Several patterns refine this pattern for specific contexts. DayCare addresses training as a separate deliverable from the software, and produces mentor as a profession. In FireWalls, the distraction is a series of requests from outside the team, so one of the developers is sacrificed to act as project manager. That can produce project manager as a profession. The MercenaryAnalyst handles the distraction of documentation, usually a "hired gun" who takes care of it, leading to technical writing as a profession. And in GateKeeper, the constant inflow of technical information is the distraction, and one person is assigned managing that information as a distinct, part-time task. It is one of the major foundations for manager as a profession.

Don't forget the sacrificial lamb when it comes time to CompensateSuccess.

Principles involved:

As for TeamPerTask. The fact that handling the distraction looks less than a full-time job illustrates the significance of the time spent getting into mental flow.

Maximum parallelism, profession, or sacrifice? If the people do not like the task, they consider it a sacrifice. If they like the task, it becomes their profession. Thus, FireWalls gives rise to the profession of project management, DayCare gives rise to the profession of mentor.

Sample situations:

A. Updating the project schedule. On Project Winifred, the schedule was out of date. We thought it would be fair to let each person on each team evaluate their own work. That would spread the experience, discomfort and load. What really happened was that progress came to a total halt. When the design team got back to designing, a month had gone by with no design progress, and they had forgotten some of the design issues that had been in their head. One of the teams used SacrificeOnePerson.They drew lots, for one person to do the whole team's estimation while the others got on with the main task. At the end of several weeks of estimation, that team had moved forward while the other teams were at a standstill. Thereafter, every team applied the pattern. The person working on the schedule really felt sacrificed. This pattern was originally called "Scylla", as described in the story of Scylla and Charybdis.

B. Simultaneous release to QA and development of the next release.

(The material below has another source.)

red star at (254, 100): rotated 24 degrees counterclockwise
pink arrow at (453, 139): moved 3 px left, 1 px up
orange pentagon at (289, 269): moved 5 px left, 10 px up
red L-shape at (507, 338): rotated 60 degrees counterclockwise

Project Winifred had one increment entering test at the same time design was starting on the next. We optimistically thought the bug fixes would take a relatively small amount of time, and so assigned the whole team to both fixing bugs and doing new design.

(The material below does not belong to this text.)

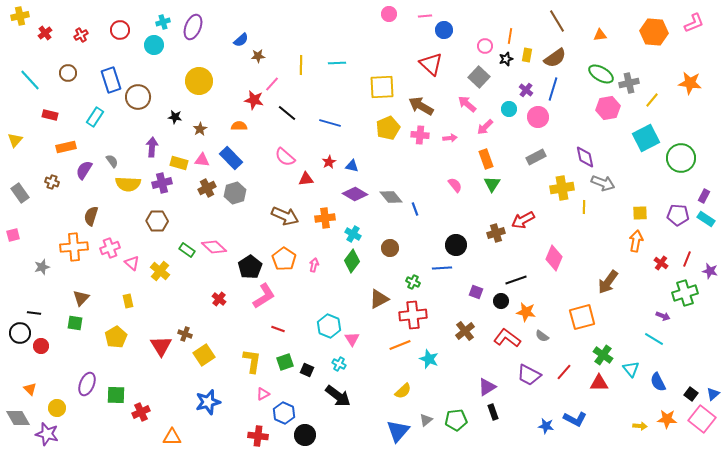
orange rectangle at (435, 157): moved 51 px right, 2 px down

Each fix broke a designer's train of thought for a period of time on the order of an hour, beyond just the fix. Three or four of these caused the designer to lose most of the day. Eventually, the designers gave up on the new release, because they knew the next bug fix would arrive before they would had recovered their thoughts and progressed on the new design.

We applied SacrificeOnePerson, and assigned one person to bug fixes. We originally planned it as a half-time job, but found there was not enough time left over for the person to do any useful design. The person rejoined the new design team as soon as the release went through test.

A version of this pattern first appeared in [BibRef-Cockburn1998].